Spectrophotometry Ensures Color Quality Control of High-Visibility Safety Clothing


Posted on October 4, 2017

Workers across the nation depend on high-visibility safety clothing every day when they get up and go to their job site. Highway workers, construction workers, airport runway personnel, firefighters, some factory workers, and telephone linemen all rely on fluorescent clothing to be seen by other in order to prevent accidents.  Practically everywhere that workers perform their duties in dangerous areas with low visibility, safety clothing is an essential element of their daily gear. High-visibility clothing can be important in civilian life as well, for bikers, hunters, or anyone outdoors during hunting season.

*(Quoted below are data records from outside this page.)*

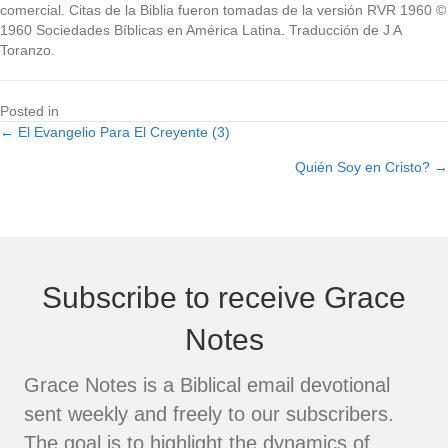
comercial. Citas de la Biblia fueron tomadas de la versión RVR 1960 ©
1960 Sociedades Bíblicas en América Latina. Traducción de J A
Toranzo.
Posted in
← El Evangelio Para El Creyente (3)
Posts
Quién Soy en Cristo? →
navigation
Subscribe to receive Grace
Notes
Grace Notes is a Biblical email devotional
sent weekly and freely to our subscribers.
The goal is to highlight the dynamics of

While it’s common sense that garment manufacturers have a stake in the correct coloration of their products, in the case of high visibility safety clothing, correct coloration has actually been codified into law. According to the U.S. Occupation Safety and Health Administration, workers performing dangerous tasks requiring high visibility, such as roadside workers, must wear garments that conform to the requirements established in ANSI/ISEA 107-2015.1 The ANSI standards require that a garment’s material must be tested by an accredited laboratory and certified by the manufacturer with a Declaration of Conformity.2Without proper testing and the ability to guarantee that their products meet ANSI standards, manufacturers cannot sell high-visibility safety clothing without exposing themselves to a high degree of risk. In order to compete in the safety clothing marketplace, manufacturers must invest in color quality control instruments and processes, including spectrophotometers.

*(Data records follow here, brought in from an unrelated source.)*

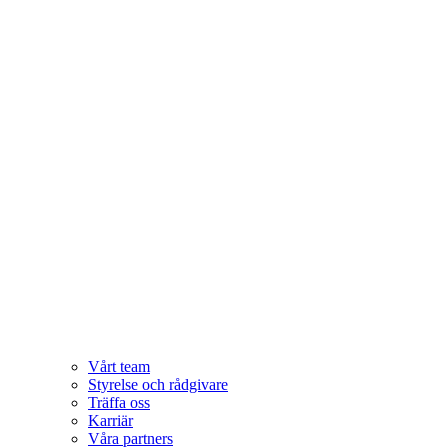
Vårt team
Styrelse och rådgivare
Träffa oss
Karriär
Våra partners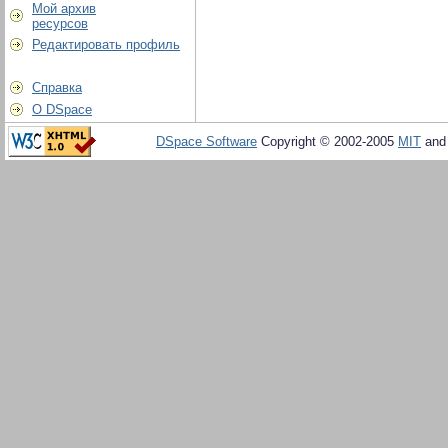
Мой архив
ресурсов
Редактировать профиль
Справка
О DSpace
DSpace Software
Copyright © 2002-2005
MIT
an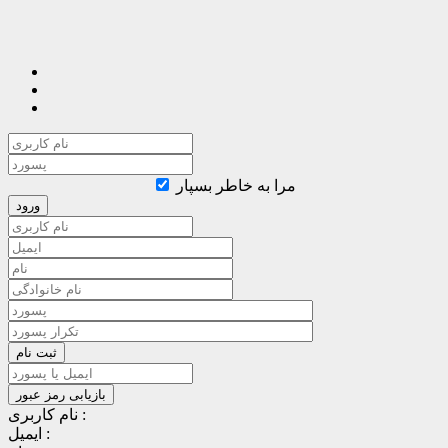
مرا به خاطر بسپار
نام کاربری :
ایمیل :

Spectrophotometers Ensure High-Visibility Color Quality Standards Are Met

Color measurement instruments that ascertain the exact color of opaque materials by measuring reflected light are known as reflectance spectrophotometers. Manufacturers of high-visibility safety clothing depend on these spectrophotometers to ensure their clothing meets the color standards prescribed in ANSI 107. The extraordinary degree of color measurement accuracy offered by reflectance spectrophotometers makes them essential to determining the color of these garments, and a standard part of safety testing.3

Even when relying on a third-party laboratory to certify garments, manufacturers can use a spectrophotometer on premises as part of their own quality control processes. In doing so, they can ensure that their products will pass inspection and not lose any valuable time or materials by manufacturing and shipping improperly colored garments.

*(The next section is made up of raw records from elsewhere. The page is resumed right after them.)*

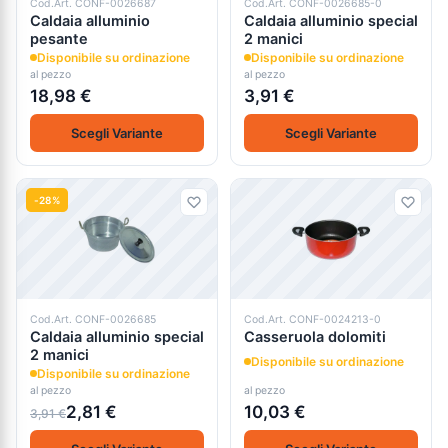
Cod.Art. CONF-0026687
Cod.Art. CONF-0026685-0
Caldaia alluminio
Caldaia alluminio special
pesante
2 manici
Disponibile su ordinazione
Disponibile su ordinazione
al pezzo
al pezzo
18,98 €
3,91 €
Scegli Variante
Scegli Variante
-28%
Cod.Art. CONF-0026685
Cod.Art. CONF-0024213-0
Caldaia alluminio special
Casseruola dolomiti
2 manici
Disponibile su ordinazione
Disponibile su ordinazione
al pezzo
al pezzo
2,81 €
10,03 €
3,91 €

Manufacturers can ensure that their colors exactly match the prescribed standard by using the color measurement software that comes with modern spectrophotometers. This software interprets color as a series of numerical values, allowing it to measure exact shades with decimal accuracy. By programming the software with the desired shades specified by the ANSI requirements, manufacturers can know for certain whether or not their garments meet the standard before they are passed to the lab or shipped to the distributor. These standards can be saved in the instrument’s memory, so technicians can quickly select the standard they need when testing different batches of clothing.